Tongue-tie is a common condition that can cause various problems for infants and children. These may range from breastfeeding difficulties to speech and dental issues. Examining tongue-tie's causes, treatment, and effects on your little one's life can help you identify and address this issue for your child's well-being.
This condition affects the tongue's movement and range of motion due to a short, thick, or tight frenulum. The tissue called the frenulum joins the tongue's mouth's floor. The frenulum's length or tightness may restrict the tongue's range of motion. Some activities, such as breastfeeding or speaking, may become challenging.

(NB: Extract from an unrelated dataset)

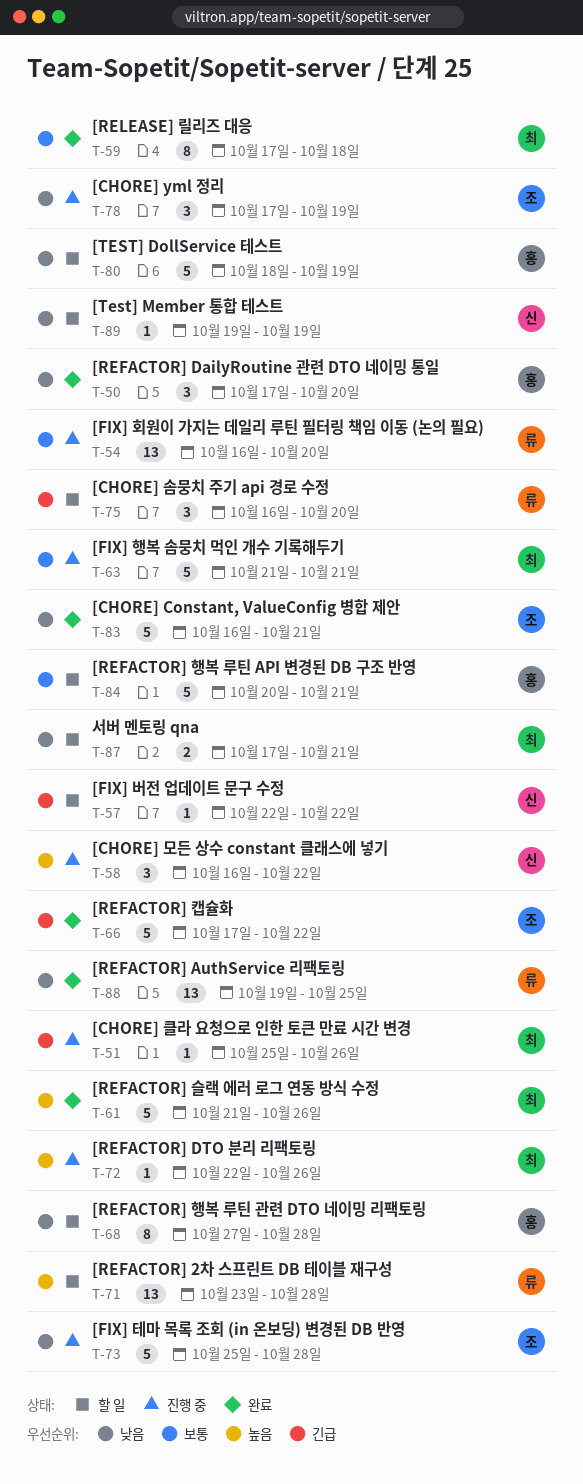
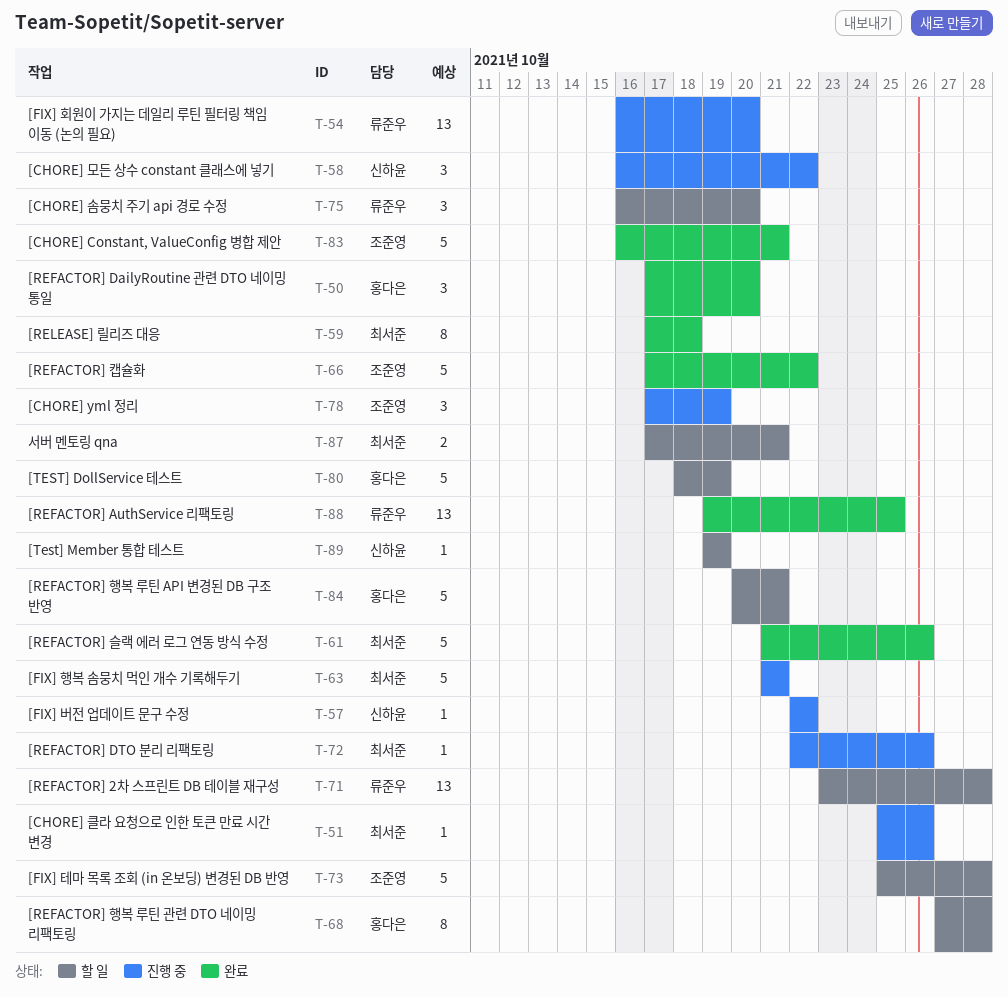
T-57, status: 할 일 -> 진행 중
T-73, status: 진행 중 -> 할 일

Depending on how severe the tongue-tie is, its symptoms can vary. Some common symptoms include:
Difficulty breastfeeding or bottle-feeding
Poor weight gain in infants
Difficulty moving the tongue
Dental issues like tooth decay and misalignment
Inability to lick the lips or move the tongue outside the mouth
A physical examination by a medical practitioner is usually necessary to diagnose tongue-tie or ankyloglossia. A dentist, pediatrician, or otolaryngologist could be the one to examine the tongue's appearance and motion.
The medical practitioner may ask the patient to extend their tongue and move it around during the examination. The objective is to identify any limitations on its freedom of movement. They may also ask about symptoms, such as difficulty breastfeeding, speaking, or swallowing.
A feeding evaluation or a speech-language examination may be necessary for some circumstances. These tests assess the severity of the condition and how it affects the youngster's daily activities.
The severity of the condition and the symptoms it causes will determine the treatment. If the youngster has no problems, treatment might not be necessary. If treatment is necessary, the most common approach is a frenectomy.
This simple procedure involves cutting or releasing the frenulum for better tongue movement. The treatment takes place at Hapy Bear Surgery Center under local anesthesia. The youngster can feel uncomfortable or sore in the mouth after the treatment. This is normal and usually goes away in a few days. Recovery time is typically quick; most children can resume regular activities soon after the procedure.
Tongue-tie can significantly affect a child's life if not detected and treated early. Infants with this condition may have difficulty breastfeeding. This can cause poor weight gain and malnourishment.
As children grow, untreated tongue-tie can lead to speech difficulties, dental problems, and social and emotional issues. The inability to complete chores or participate in particular activities may cause children with this problem to feel self-conscious. Their confidence and sense of self may suffer as a result.
Early identification and treatment can help prevent these issues and improve a child's quality of life. Parents should be aware of tongue-tie symptoms.
Infants and children with tongue-tie may have various issues. Parents should know the signs and talk to their child's doctor about any worries. Early identification and treatment can help prevent long-term problems and improve a child's quality of life.